Reputation: 129
I want to get the content of a div with a class of "gt-read" and within the div have another div that has a different class. Below is the script code snippet:
Scripts :
data = """
<div class='gt-read'>
<!-- no need -->
<!-- some no need -->
<b>Bold text</b> - some text here <br/>
lorem ipsum here <br/>
<strong> Author Name</strong>
<div class='some-class'>
<script>
#...
Js script here
#...
</script>
</div>
</div>
"""
soup = BeautifulSoup(data, 'lxml')
get_class = soup.find("div", {"class" : "detail_text"})

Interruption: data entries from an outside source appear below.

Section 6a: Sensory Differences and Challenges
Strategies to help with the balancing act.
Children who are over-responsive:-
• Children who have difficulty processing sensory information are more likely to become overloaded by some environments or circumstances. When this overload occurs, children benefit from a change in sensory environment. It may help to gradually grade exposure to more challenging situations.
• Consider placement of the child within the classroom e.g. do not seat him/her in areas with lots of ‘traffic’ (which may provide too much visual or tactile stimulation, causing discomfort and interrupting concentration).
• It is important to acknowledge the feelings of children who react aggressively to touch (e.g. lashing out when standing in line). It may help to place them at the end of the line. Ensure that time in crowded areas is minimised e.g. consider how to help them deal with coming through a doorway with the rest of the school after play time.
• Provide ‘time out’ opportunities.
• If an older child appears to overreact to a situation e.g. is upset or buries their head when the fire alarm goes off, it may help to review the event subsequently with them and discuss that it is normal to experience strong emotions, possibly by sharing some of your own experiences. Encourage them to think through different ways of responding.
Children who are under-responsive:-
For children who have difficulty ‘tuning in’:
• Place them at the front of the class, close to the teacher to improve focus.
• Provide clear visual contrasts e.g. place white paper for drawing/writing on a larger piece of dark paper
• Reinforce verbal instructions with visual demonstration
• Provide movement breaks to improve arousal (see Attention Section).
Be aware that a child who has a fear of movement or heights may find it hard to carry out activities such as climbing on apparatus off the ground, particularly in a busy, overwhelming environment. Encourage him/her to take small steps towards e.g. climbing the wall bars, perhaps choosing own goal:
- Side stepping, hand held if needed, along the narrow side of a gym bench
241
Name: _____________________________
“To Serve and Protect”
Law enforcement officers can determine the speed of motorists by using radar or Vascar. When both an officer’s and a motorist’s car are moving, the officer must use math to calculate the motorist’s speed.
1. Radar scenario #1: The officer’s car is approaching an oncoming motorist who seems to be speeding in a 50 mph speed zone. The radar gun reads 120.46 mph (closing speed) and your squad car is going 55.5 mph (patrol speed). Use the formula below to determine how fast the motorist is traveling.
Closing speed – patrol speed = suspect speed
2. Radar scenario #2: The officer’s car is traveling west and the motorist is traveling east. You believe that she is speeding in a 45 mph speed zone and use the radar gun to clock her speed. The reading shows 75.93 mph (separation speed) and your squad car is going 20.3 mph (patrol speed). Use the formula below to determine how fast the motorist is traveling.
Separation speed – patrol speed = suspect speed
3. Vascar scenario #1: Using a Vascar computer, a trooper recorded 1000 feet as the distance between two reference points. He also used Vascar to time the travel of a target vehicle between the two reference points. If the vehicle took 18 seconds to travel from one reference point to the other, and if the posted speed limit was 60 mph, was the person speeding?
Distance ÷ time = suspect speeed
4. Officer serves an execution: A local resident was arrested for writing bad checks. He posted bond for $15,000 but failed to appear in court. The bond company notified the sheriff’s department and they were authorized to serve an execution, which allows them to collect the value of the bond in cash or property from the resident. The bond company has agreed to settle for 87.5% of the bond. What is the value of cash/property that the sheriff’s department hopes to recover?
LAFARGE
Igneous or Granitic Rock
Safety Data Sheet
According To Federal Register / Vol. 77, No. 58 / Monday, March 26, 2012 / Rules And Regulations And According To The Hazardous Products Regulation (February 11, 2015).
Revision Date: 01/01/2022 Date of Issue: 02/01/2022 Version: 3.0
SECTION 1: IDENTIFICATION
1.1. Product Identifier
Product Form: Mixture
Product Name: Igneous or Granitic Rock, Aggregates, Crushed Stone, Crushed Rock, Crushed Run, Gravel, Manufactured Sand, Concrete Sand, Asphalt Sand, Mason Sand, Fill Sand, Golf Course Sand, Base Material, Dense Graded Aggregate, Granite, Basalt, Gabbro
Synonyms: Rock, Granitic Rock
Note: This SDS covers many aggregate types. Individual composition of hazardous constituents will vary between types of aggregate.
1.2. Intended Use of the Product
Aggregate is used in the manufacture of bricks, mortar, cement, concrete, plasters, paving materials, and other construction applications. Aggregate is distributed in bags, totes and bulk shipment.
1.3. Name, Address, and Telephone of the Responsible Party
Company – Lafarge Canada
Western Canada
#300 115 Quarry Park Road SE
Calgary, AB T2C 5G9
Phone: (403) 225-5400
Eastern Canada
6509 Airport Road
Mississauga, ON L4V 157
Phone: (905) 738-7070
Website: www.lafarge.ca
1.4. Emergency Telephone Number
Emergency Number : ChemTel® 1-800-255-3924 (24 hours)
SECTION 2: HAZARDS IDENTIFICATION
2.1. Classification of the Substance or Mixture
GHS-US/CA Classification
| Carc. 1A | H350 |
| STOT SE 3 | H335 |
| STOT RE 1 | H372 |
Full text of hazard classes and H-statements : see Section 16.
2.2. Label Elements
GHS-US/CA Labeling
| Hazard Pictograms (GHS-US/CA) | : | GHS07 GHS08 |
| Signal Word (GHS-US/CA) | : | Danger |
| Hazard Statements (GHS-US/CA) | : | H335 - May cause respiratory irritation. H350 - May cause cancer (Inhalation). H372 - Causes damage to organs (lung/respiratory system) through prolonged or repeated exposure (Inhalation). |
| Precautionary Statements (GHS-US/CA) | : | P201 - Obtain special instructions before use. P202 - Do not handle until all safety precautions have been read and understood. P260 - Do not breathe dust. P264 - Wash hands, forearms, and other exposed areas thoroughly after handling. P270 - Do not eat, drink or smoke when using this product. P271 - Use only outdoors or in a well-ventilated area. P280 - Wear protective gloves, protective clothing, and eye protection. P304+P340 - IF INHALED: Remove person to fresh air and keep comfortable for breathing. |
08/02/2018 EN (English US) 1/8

print 'notices', notices.get_text()
print 'notices', notices
and I want results like this:
<b>Bold text</b> - some text here <br/>
lorem ipsum here <br/>
<strong> Author Name</strong>
Kindly help.
Upvotes: 0
Views: 1377
Reputation: 46779
The following should display what you need:
from bs4 import BeautifulSoup, Comment
data = """
<div class='gt-read'>
<!-- no need -->
<!-- some no need -->
<b>Bold text</b> - some text here <br/>
lorem ipsum here <br/>
<strong> Author Name</strong>
<div class='some-class'>
<script>
#...
Js script here
#...
</script>
</div>
</div>
"""
soup = BeautifulSoup(data, 'lxml')
get_class = soup.find("div", {"class" : "gt-read"})
comments = get_class.find_all(text=lambda text:isinstance(text, Comment))
[comment.extract() for comment in comments]
get_class.find("div").extract()
text = get_class.encode_contents().strip()
print text
Giving you the following output:
<b>Bold text</b> - some text here <br/>
lorem ipsum here <br/>
<strong> Author Name</strong>
This gets the gt-read
class, extracts all comments and the div tag, and returns the remaining markup.
Upvotes: 2